*** Data for the task Section Begins ***

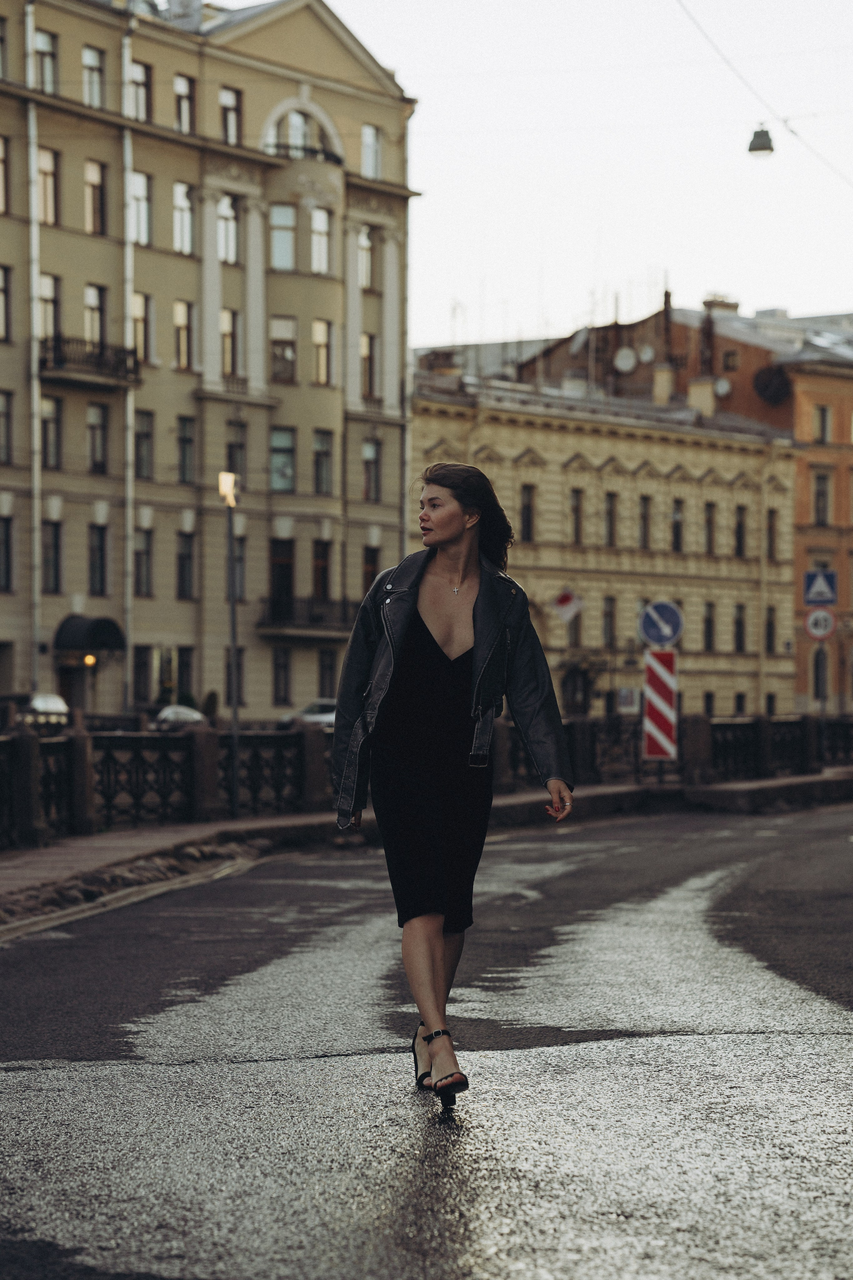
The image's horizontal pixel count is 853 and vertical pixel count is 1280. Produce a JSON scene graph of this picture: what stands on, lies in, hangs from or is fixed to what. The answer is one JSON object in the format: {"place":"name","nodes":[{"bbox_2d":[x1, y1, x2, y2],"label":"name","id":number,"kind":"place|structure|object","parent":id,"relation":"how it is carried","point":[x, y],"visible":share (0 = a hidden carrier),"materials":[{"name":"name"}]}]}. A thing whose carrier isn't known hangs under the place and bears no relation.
{"place":"outdoors","nodes":[
{"label":"outdoors","id":0,"kind":"place"},
{"bbox_2d":[0,0,419,720],"label":"yellow building","id":1,"kind":"structure","parent":0,"point":[58,612],"materials":[{"name":"beige paint"}]},
{"bbox_2d":[0,135,9,213],"label":"window","id":2,"kind":"structure","parent":1,"relation":"in","point":[1,149],"materials":[{"name":"black glass"}]},
{"bbox_2d":[0,265,10,341],"label":"window","id":3,"kind":"structure","parent":1,"relation":"in","point":[1,289],"materials":[{"name":"glass"}]},
{"bbox_2d":[0,514,12,591],"label":"window","id":4,"kind":"structure","parent":1,"relation":"in","point":[6,542],"materials":[{"name":"black glass"}]},
{"bbox_2d":[0,388,12,465],"label":"window","id":5,"kind":"structure","parent":1,"relation":"in","point":[1,417],"materials":[{"name":"black glass"}]},
{"bbox_2d":[24,0,42,699],"label":"drainpipe","id":6,"kind":"object","parent":1,"relation":"attached to","point":[33,199],"visible":0.85,"materials":[{"name":"white metal"}]},
{"bbox_2d":[33,29,58,92],"label":"window","id":7,"kind":"structure","parent":1,"relation":"in","point":[48,48],"materials":[{"name":"grey glass"}]},
{"bbox_2d":[37,146,58,225],"label":"window","id":8,"kind":"structure","parent":1,"relation":"in","point":[41,164],"materials":[{"name":"glass"}]},
{"bbox_2d":[38,272,59,342],"label":"window","id":9,"kind":"structure","parent":1,"relation":"in","point":[46,294],"materials":[{"name":"glass"}]},
{"bbox_2d":[40,395,61,467],"label":"window","id":10,"kind":"structure","parent":1,"relation":"in","point":[48,419],"materials":[{"name":"black glass"}]},
{"bbox_2d":[41,520,62,591],"label":"window","id":11,"kind":"structure","parent":1,"relation":"in","point":[55,569],"materials":[{"name":"black glass"}]},
{"bbox_2d":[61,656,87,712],"label":"door","id":12,"kind":"structure","parent":1,"relation":"in","point":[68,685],"materials":[{"name":"brown wood"}]},
{"bbox_2d":[83,652,96,667],"label":"lamp","id":13,"kind":"object","parent":1,"relation":"attached to","point":[90,660],"visible":0.65,"materials":[{"name":"orange"}]},
{"bbox_2d":[39,332,141,389],"label":"balcony","id":14,"kind":"structure","parent":1,"relation":"attached to","point":[98,364],"materials":[{"name":"black metal"}]},
{"bbox_2d":[55,614,125,654],"label":"awning","id":15,"kind":"object","parent":1,"relation":"attached to","point":[78,629],"visible":0.87,"materials":[{"name":"black fabric"}]},
{"bbox_2d":[81,45,105,108],"label":"window","id":16,"kind":"structure","parent":1,"relation":"in","point":[85,58],"materials":[{"name":"glass"}]},
{"bbox_2d":[84,284,106,350],"label":"window","id":17,"kind":"structure","parent":1,"relation":"in","point":[98,339],"materials":[{"name":"glass"}]},
{"bbox_2d":[85,159,107,235],"label":"window","id":18,"kind":"structure","parent":1,"relation":"in","point":[95,206],"materials":[{"name":"glass"}]},
{"bbox_2d":[86,402,108,473],"label":"window","id":19,"kind":"structure","parent":1,"relation":"in","point":[93,449],"materials":[{"name":"glass"}]},
{"bbox_2d":[88,523,108,593],"label":"window","id":20,"kind":"structure","parent":1,"relation":"in","point":[100,572],"materials":[{"name":"black glass"}]},
{"bbox_2d":[121,3,135,721],"label":"drainpipe","id":21,"kind":"object","parent":1,"relation":"attached to","point":[130,447],"visible":0.84,"materials":[{"name":"metal"}]},
{"bbox_2d":[128,61,151,123],"label":"window","id":22,"kind":"structure","parent":1,"relation":"in","point":[143,103],"materials":[{"name":"glass"}]},
{"bbox_2d":[130,170,151,245],"label":"window","id":23,"kind":"structure","parent":1,"relation":"in","point":[143,226],"materials":[{"name":"glass"}]},
{"bbox_2d":[131,291,151,362],"label":"window","id":24,"kind":"structure","parent":1,"relation":"in","point":[138,319],"materials":[{"name":"glass"}]},
{"bbox_2d":[133,646,151,704],"label":"window","id":25,"kind":"structure","parent":1,"relation":"in","point":[138,677],"materials":[{"name":"black glass"}]},
{"bbox_2d":[133,528,152,597],"label":"window","id":26,"kind":"structure","parent":1,"relation":"in","point":[138,554],"materials":[{"name":"grey glass"}]},
{"bbox_2d":[133,410,153,480],"label":"window","id":27,"kind":"structure","parent":1,"relation":"in","point":[143,437],"materials":[{"name":"black glass"}]},
{"bbox_2d":[173,300,193,370],"label":"window","id":28,"kind":"structure","parent":1,"relation":"in","point":[180,321],"materials":[{"name":"glass"}]},
{"bbox_2d":[173,181,195,254],"label":"window","id":29,"kind":"structure","parent":1,"relation":"in","point":[182,209],"materials":[{"name":"glass"}]},
{"bbox_2d":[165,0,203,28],"label":"chimney","id":30,"kind":"object","parent":1,"relation":"on","point":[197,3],"visible":0.45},
{"bbox_2d":[173,74,196,133],"label":"window","id":31,"kind":"structure","parent":1,"relation":"in","point":[180,93],"materials":[{"name":"grey glass"}]},
{"bbox_2d":[176,647,194,699],"label":"window","id":32,"kind":"structure","parent":1,"relation":"in","point":[182,675],"materials":[{"name":"black glass"}]},
{"bbox_2d":[176,414,195,483],"label":"window","id":33,"kind":"structure","parent":1,"relation":"in","point":[185,442],"materials":[{"name":"glass"}]},
{"bbox_2d":[176,533,195,599],"label":"window","id":34,"kind":"structure","parent":1,"relation":"in","point":[182,569],"materials":[{"name":"black glass"}]},
{"bbox_2d":[217,195,238,264],"label":"window","id":35,"kind":"structure","parent":1,"relation":"in","point":[227,209],"materials":[{"name":"glass"}]},
{"bbox_2d":[220,306,237,374],"label":"window","id":36,"kind":"structure","parent":1,"relation":"in","point":[225,336],"materials":[{"name":"glass"}]},
{"bbox_2d":[219,86,242,144],"label":"window","id":37,"kind":"structure","parent":1,"relation":"in","point":[225,108],"materials":[{"name":"grey glass"}]},
{"bbox_2d":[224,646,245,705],"label":"window","id":38,"kind":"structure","parent":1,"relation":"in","point":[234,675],"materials":[{"name":"black glass"}]},
{"bbox_2d":[225,421,246,492],"label":"window","id":39,"kind":"structure","parent":1,"relation":"in","point":[230,457],"materials":[{"name":"glass"}]},
{"bbox_2d":[228,535,246,604],"label":"window","id":40,"kind":"structure","parent":1,"relation":"in","point":[240,557],"materials":[{"name":"grey glass"}]},
{"bbox_2d":[272,646,291,705],"label":"window","id":41,"kind":"structure","parent":1,"relation":"in","point":[277,682],"materials":[{"name":"black glass"}]},
{"bbox_2d":[269,426,295,492],"label":"window","id":42,"kind":"structure","parent":1,"relation":"in","point":[277,437],"materials":[{"name":"glass"}]},
{"bbox_2d":[270,538,294,612],"label":"door","id":43,"kind":"structure","parent":1,"relation":"in","point":[284,564],"materials":[{"name":"brown wood"}]},
{"bbox_2d":[270,202,295,270],"label":"window","id":44,"kind":"structure","parent":1,"relation":"in","point":[277,234],"materials":[{"name":"glass"}]},
{"bbox_2d":[270,315,296,382],"label":"window","id":45,"kind":"structure","parent":1,"relation":"in","point":[277,324],"materials":[{"name":"glass"}]},
{"bbox_2d":[262,102,339,162],"label":"arched window","id":46,"kind":"structure","parent":1,"relation":"in","point":[299,118],"materials":[{"name":"white glass"}]},
{"bbox_2d":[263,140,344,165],"label":"balcony","id":47,"kind":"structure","parent":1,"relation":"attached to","point":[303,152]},
{"bbox_2d":[257,593,352,636],"label":"balcony","id":48,"kind":"structure","parent":1,"relation":"attached to","point":[279,619],"materials":[{"name":"black metal"}]},
{"bbox_2d":[310,207,331,274],"label":"window","id":49,"kind":"structure","parent":1,"relation":"in","point":[319,226],"materials":[{"name":"white glass"}]},
{"bbox_2d":[311,538,330,599],"label":"window","id":50,"kind":"structure","parent":1,"relation":"in","point":[317,559],"materials":[{"name":"brown"}]},
{"bbox_2d":[312,320,332,384],"label":"window","id":51,"kind":"structure","parent":1,"relation":"in","point":[319,331],"materials":[{"name":"glass"}]},
{"bbox_2d":[312,430,333,495],"label":"window","id":52,"kind":"structure","parent":1,"relation":"in","point":[319,454],"materials":[{"name":"glass"}]},
{"bbox_2d":[317,648,336,699],"label":"window","id":53,"kind":"structure","parent":1,"relation":"in","point":[324,665],"materials":[{"name":"black glass"}]},
{"bbox_2d":[358,227,373,288],"label":"window","id":54,"kind":"structure","parent":1,"relation":"in","point":[366,244],"materials":[{"name":"glass"}]},
{"bbox_2d":[360,332,375,397],"label":"window","id":55,"kind":"structure","parent":1,"relation":"in","point":[364,356],"materials":[{"name":"brown glass"}]},
{"bbox_2d":[362,438,379,502],"label":"window","id":56,"kind":"structure","parent":1,"relation":"in","point":[369,454],"materials":[{"name":"grey glass"}]},
{"bbox_2d":[361,123,381,177],"label":"window","id":57,"kind":"structure","parent":1,"relation":"in","point":[369,139],"materials":[{"name":"glass"}]},
{"bbox_2d":[362,544,380,594],"label":"window","id":58,"kind":"structure","parent":1,"relation":"in","point":[371,564],"materials":[{"name":"brown"}]},
{"bbox_2d":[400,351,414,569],"label":"drainpipe","id":59,"kind":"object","parent":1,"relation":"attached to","point":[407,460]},
{"bbox_2d":[0,799,852,1279],"label":"road","id":60,"kind":"structure","parent":0,"point":[65,1083],"materials":[{"name":"grey"}]},
{"bbox_2d":[327,464,574,1117],"label":"woman","id":61,"kind":"object","parent":60,"relation":"on","point":[456,539],"visible":0.97},
{"bbox_2d":[0,773,852,928],"label":"pavement","id":62,"kind":"structure","parent":0,"point":[242,822],"materials":[{"name":"grey asphalt"}]},
{"bbox_2d":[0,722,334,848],"label":"iron fence","id":63,"kind":"object","parent":62,"relation":"on","point":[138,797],"visible":0.77,"materials":[{"name":"black metal"}]},
{"bbox_2d":[219,469,240,815],"label":"street lamp","id":64,"kind":"object","parent":62,"relation":"on","point":[235,785],"visible":0.96,"materials":[{"name":"metal"}]},
{"bbox_2d":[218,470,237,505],"label":"lamp","id":65,"kind":"object","parent":64,"relation":"on","point":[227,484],"visible":0.86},
{"bbox_2d":[305,0,852,345],"label":"sky","id":66,"kind":"structure","parent":0,"point":[650,256],"materials":[{"name":"white"}]},
{"bbox_2d":[407,330,804,720],"label":"yellow building","id":67,"kind":"structure","parent":0,"point":[541,434],"materials":[{"name":"yellow paint"}]},
{"bbox_2d":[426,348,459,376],"label":"chimney","id":68,"kind":"object","parent":67,"relation":"on","point":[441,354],"visible":0.58,"materials":[{"name":"brick"}]},
{"bbox_2d":[520,483,535,541],"label":"window","id":69,"kind":"structure","parent":67,"relation":"in","point":[528,507],"materials":[{"name":"black glass"}]},
{"bbox_2d":[553,588,583,623],"label":"sign","id":70,"kind":"object","parent":67,"relation":"attached to","point":[568,599],"visible":0.97,"materials":[{"name":"white fabric"}]},
{"bbox_2d":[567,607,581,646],"label":"window","id":71,"kind":"structure","parent":67,"relation":"in","point":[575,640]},
{"bbox_2d":[569,487,583,543],"label":"window","id":72,"kind":"structure","parent":67,"relation":"in","point":[575,507],"materials":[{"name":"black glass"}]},
{"bbox_2d":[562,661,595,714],"label":"door","id":73,"kind":"structure","parent":67,"relation":"in","point":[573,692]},
{"bbox_2d":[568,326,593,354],"label":"satellite dish","id":74,"kind":"object","parent":67,"relation":"attached to","point":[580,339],"visible":0.77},
{"bbox_2d":[603,595,616,648],"label":"window","id":75,"kind":"structure","parent":67,"relation":"in","point":[610,612],"materials":[{"name":"black glass"}]},
{"bbox_2d":[604,492,617,545],"label":"window","id":76,"kind":"structure","parent":67,"relation":"in","point":[610,514],"materials":[{"name":"black glass"}]},
{"bbox_2d":[613,346,637,372],"label":"satellite dish","id":77,"kind":"object","parent":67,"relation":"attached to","point":[625,354],"visible":0.96,"materials":[{"name":"white metal"}]},
{"bbox_2d":[638,495,651,548],"label":"window","id":78,"kind":"structure","parent":67,"relation":"in","point":[643,514],"materials":[{"name":"black glass"}]},
{"bbox_2d":[637,344,655,362],"label":"satellite dish","id":79,"kind":"object","parent":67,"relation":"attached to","point":[648,354],"visible":0.94,"materials":[{"name":"white"}]},
{"bbox_2d":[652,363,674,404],"label":"chimney","id":80,"kind":"object","parent":67,"relation":"on","point":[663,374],"visible":0.86,"materials":[{"name":"brick"}]},
{"bbox_2d":[671,499,684,552],"label":"window","id":81,"kind":"structure","parent":67,"relation":"in","point":[677,534],"materials":[{"name":"black glass"}]},
{"bbox_2d":[687,376,717,416],"label":"chimney","id":82,"kind":"object","parent":67,"relation":"on","point":[697,392],"visible":0.74,"materials":[{"name":"beige"}]},
{"bbox_2d":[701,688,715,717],"label":"window","id":83,"kind":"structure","parent":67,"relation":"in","point":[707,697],"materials":[{"name":"black glass"}]},
{"bbox_2d":[703,600,715,651],"label":"window","id":84,"kind":"structure","parent":67,"relation":"in","point":[707,622],"materials":[{"name":"black glass"}]},
{"bbox_2d":[703,501,717,554],"label":"window","id":85,"kind":"structure","parent":67,"relation":"in","point":[710,517],"materials":[{"name":"black glass"}]},
{"bbox_2d":[702,296,739,315],"label":"chimney","id":86,"kind":"object","parent":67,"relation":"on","point":[707,304],"visible":0.51,"materials":[{"name":"white"}]},
{"bbox_2d":[714,377,732,397],"label":"satellite dish","id":87,"kind":"object","parent":67,"relation":"attached to","point":[722,389],"visible":0.75,"materials":[{"name":"white"}]},
{"bbox_2d":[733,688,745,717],"label":"window","id":88,"kind":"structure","parent":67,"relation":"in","point":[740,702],"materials":[{"name":"black glass"}]},
{"bbox_2d":[733,603,746,652],"label":"window","id":89,"kind":"structure","parent":67,"relation":"in","point":[740,624],"materials":[{"name":"black glass"}]},
{"bbox_2d":[734,504,746,556],"label":"window","id":90,"kind":"structure","parent":67,"relation":"in","point":[740,524],"materials":[{"name":"black glass"}]},
{"bbox_2d":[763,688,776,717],"label":"window","id":91,"kind":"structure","parent":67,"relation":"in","point":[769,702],"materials":[{"name":"black glass"}]},
{"bbox_2d":[764,605,776,652],"label":"window","id":92,"kind":"structure","parent":67,"relation":"in","point":[769,624],"materials":[{"name":"black glass"}]},
{"bbox_2d":[752,363,790,404],"label":"satellite dish","id":93,"kind":"object","parent":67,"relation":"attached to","point":[765,384],"visible":0.86,"materials":[{"name":"black"}]},
{"bbox_2d":[766,508,778,559],"label":"window","id":94,"kind":"structure","parent":67,"relation":"in","point":[769,524],"materials":[{"name":"brown"}]},
{"bbox_2d":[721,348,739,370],"label":"window","id":95,"kind":"structure","parent":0,"point":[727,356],"materials":[{"name":"brown"}]},
{"bbox_2d":[677,0,852,179],"label":"overhead wire","id":96,"kind":"object","parent":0,"point":[792,131],"visible":0.95,"materials":[{"name":"plastic"}]},
{"bbox_2d":[747,125,774,156],"label":"street lamp","id":97,"kind":"object","parent":96,"relation":"hanging from","point":[757,134],"visible":0.85,"materials":[{"name":"metal"}]},
{"bbox_2d":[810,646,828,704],"label":"window","id":98,"kind":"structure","parent":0,"point":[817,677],"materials":[{"name":"black glass"}]},
{"bbox_2d":[812,469,830,526],"label":"window","id":99,"kind":"structure","parent":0,"point":[817,507],"materials":[{"name":"black glass"}]},
{"bbox_2d":[812,403,831,443],"label":"window","id":100,"kind":"structure","parent":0,"point":[822,414],"materials":[{"name":"black glass"}]},
{"label":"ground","id":101,"kind":"structure","parent":0},
{"bbox_2d":[9,691,70,728],"label":"car","id":102,"kind":"object","parent":101,"relation":"on","point":[41,702],"visible":0.62,"materials":[{"name":"silver metal"}]},
{"bbox_2d":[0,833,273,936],"label":"stone curb","id":103,"kind":"structure","parent":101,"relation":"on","point":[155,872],"materials":[{"name":"stone"}]},
{"bbox_2d":[154,704,207,729],"label":"car","id":104,"kind":"object","parent":101,"relation":"on","point":[195,715],"visible":0.45,"materials":[{"name":"metal"}]},
{"bbox_2d":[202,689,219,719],"label":"shrub","id":105,"kind":"object","parent":101,"relation":"on","point":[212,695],"visible":0.57,"materials":[{"name":"green plant"}]},
{"bbox_2d":[277,698,336,730],"label":"car","id":106,"kind":"object","parent":101,"relation":"on","point":[322,717],"visible":0.42,"materials":[{"name":"metal"}]},
{"bbox_2d":[618,686,639,713],"label":"sign","id":107,"kind":"object","parent":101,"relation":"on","point":[625,692],"visible":0.9,"materials":[{"name":"white"}]},
{"bbox_2d":[643,648,677,760],"label":"sign","id":108,"kind":"object","parent":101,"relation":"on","point":[667,692],"visible":0.89,"materials":[{"name":"red metal"}]},
{"bbox_2d":[637,600,683,649],"label":"round sign","id":109,"kind":"object","parent":108,"relation":"attached to","point":[667,632],"visible":0.97,"materials":[{"name":"blue metal"}]},
{"bbox_2d":[814,641,826,762],"label":"sign pole","id":110,"kind":"object","parent":101,"relation":"on","point":[822,705],"visible":0.68,"materials":[{"name":"black metal"}]},
{"bbox_2d":[804,607,835,639],"label":"round sign","id":111,"kind":"object","parent":110,"relation":"attached to","point":[812,619],"visible":0.86,"materials":[{"name":"white metal"}]},
{"bbox_2d":[803,567,837,606],"label":"crosswalk sign","id":112,"kind":"object","parent":110,"relation":"attached to","point":[812,599],"visible":0.99,"materials":[{"name":"blue metal"}]}
]}

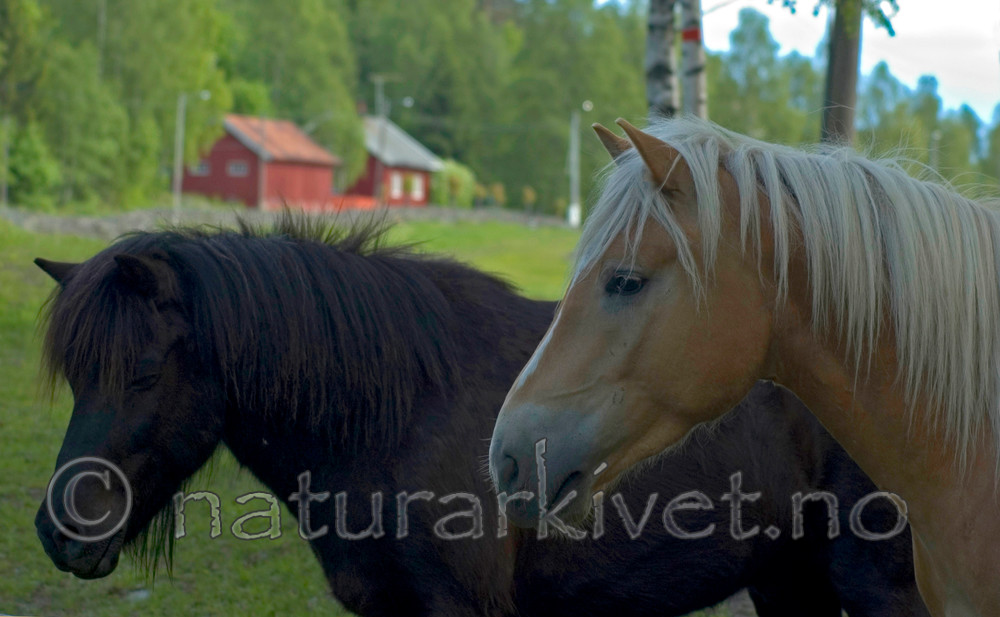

*** Data for the task Section Ends ***

Copy every line of the data that carries the word "dish".

{"bbox_2d":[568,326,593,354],"label":"satellite dish","id":74,"kind":"object","parent":67,"relation":"attached to","point":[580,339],"visible":0.77},
{"bbox_2d":[613,346,637,372],"label":"satellite dish","id":77,"kind":"object","parent":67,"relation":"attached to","point":[625,354],"visible":0.96,"materials":[{"name":"white metal"}]},
{"bbox_2d":[637,344,655,362],"label":"satellite dish","id":79,"kind":"object","parent":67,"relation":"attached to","point":[648,354],"visible":0.94,"materials":[{"name":"white"}]},
{"bbox_2d":[714,377,732,397],"label":"satellite dish","id":87,"kind":"object","parent":67,"relation":"attached to","point":[722,389],"visible":0.75,"materials":[{"name":"white"}]},
{"bbox_2d":[752,363,790,404],"label":"satellite dish","id":93,"kind":"object","parent":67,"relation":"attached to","point":[765,384],"visible":0.86,"materials":[{"name":"black"}]},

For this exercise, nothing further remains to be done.